Pegaso, the project co-financed by the European Union and aimed to redefine the teenagers’ relationship with food and sport, really gets going: how are the adolescents reacting?
Some tested the app to judge bars and restaurants, some played the “serious game”, some wore the gadgets to test if they were comfortable: in April 2016 the three pre-pilot phases of the project Pegaso – Fit 4 Future will be concluded.
The aim of the initiative, which lasted three year and a half and was coordinated by the Department of Design at the Politecnico di Milano and the Fondazione Politecnico di Milano, is to promote sustainable behaviours and educate children to adopt healthy food habits and do regular physical exercise in order to fight against teenage obesity.

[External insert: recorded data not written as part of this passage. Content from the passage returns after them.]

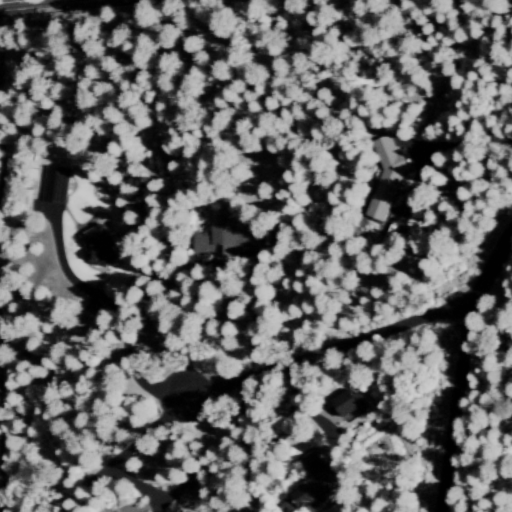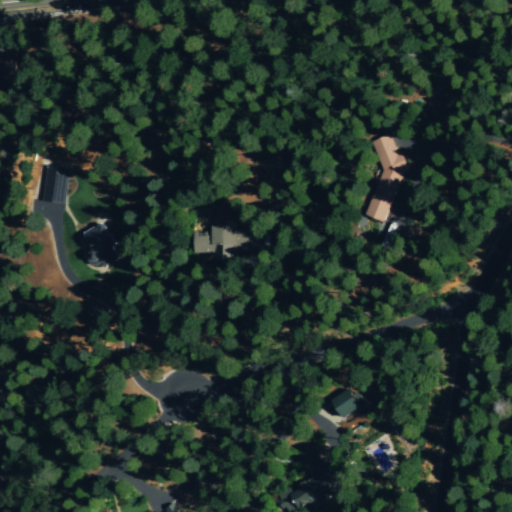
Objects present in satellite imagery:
road: (49, 5)
road: (193, 26)
building: (385, 179)
building: (212, 243)
building: (93, 244)
road: (0, 301)
road: (327, 347)
road: (456, 360)
building: (164, 501)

How? Through technology. In the pre-pilot phases, adolescents have tested everything, from the E-diary app that tracks what they eat every day, to the Pegaso places app that let them discover where the services related to the project are located (for example swimming pools and gyms); from virtual games that promote a less sedentary lifestyle to the Smart T-shirt that monitors the teenagers’ physiological parameters using special sensors.
Only volunteer high-school students aged 14 to 16 coming from Catalonia (Spain), England and Scotland (UK) and Lombardy (Italy), who are accustomed to use electronic devices and have a good knowledge of English, participated in the pre-pilot phases. In Italy, the high schools involved are the second level college of science “Elio Vittorini” and the polytechnic school “Giulio Natta”, Milan.
Every school tested a specific part of the project. At the end of each phase, the students discussed their experience, providing useful feedbacks on the comfort and appearance of the gadgets or sensors and the practicality and usefulness of the app and the services offered by Pegaso.
“The students were intrigued by this new experience that is very close to their world and the way they communicate,” says Cristina Adriani, who teaches 2 M, a second grade class at the Natta polytechnic school that participated in the project. “They considered the idea interesting and the said that the possibility to connect their mobiles to other devices such as the T-shirts with sensors was original. The teachers” she added, “were glad to see the students’ enthusiasm for all new technologies and had the opportunity to reflect on the need to include technologies in all disciplines.”
According to Claudia Papini, who teaches the 2 G at the Vittorini science college “the frequent use of technological devices dissuades teenagers from doing physical exercise; Pegaso’s bet is to use these devices to promote a healthy lifestyle. Our students embraced the project with interest and curiosity: they’re part of a European project, they move, register, share: this is no small thing!”
In the testing phase, students provided many ideas linked to the game, from graphics to game controls and the definition of the game objective. All these aspects have been included in a report that – once provided to developers – will help to further improve the services offered by Pegaso: the goal is being prepared when the pilot phase, which will involve other young students, will start in the next academic year.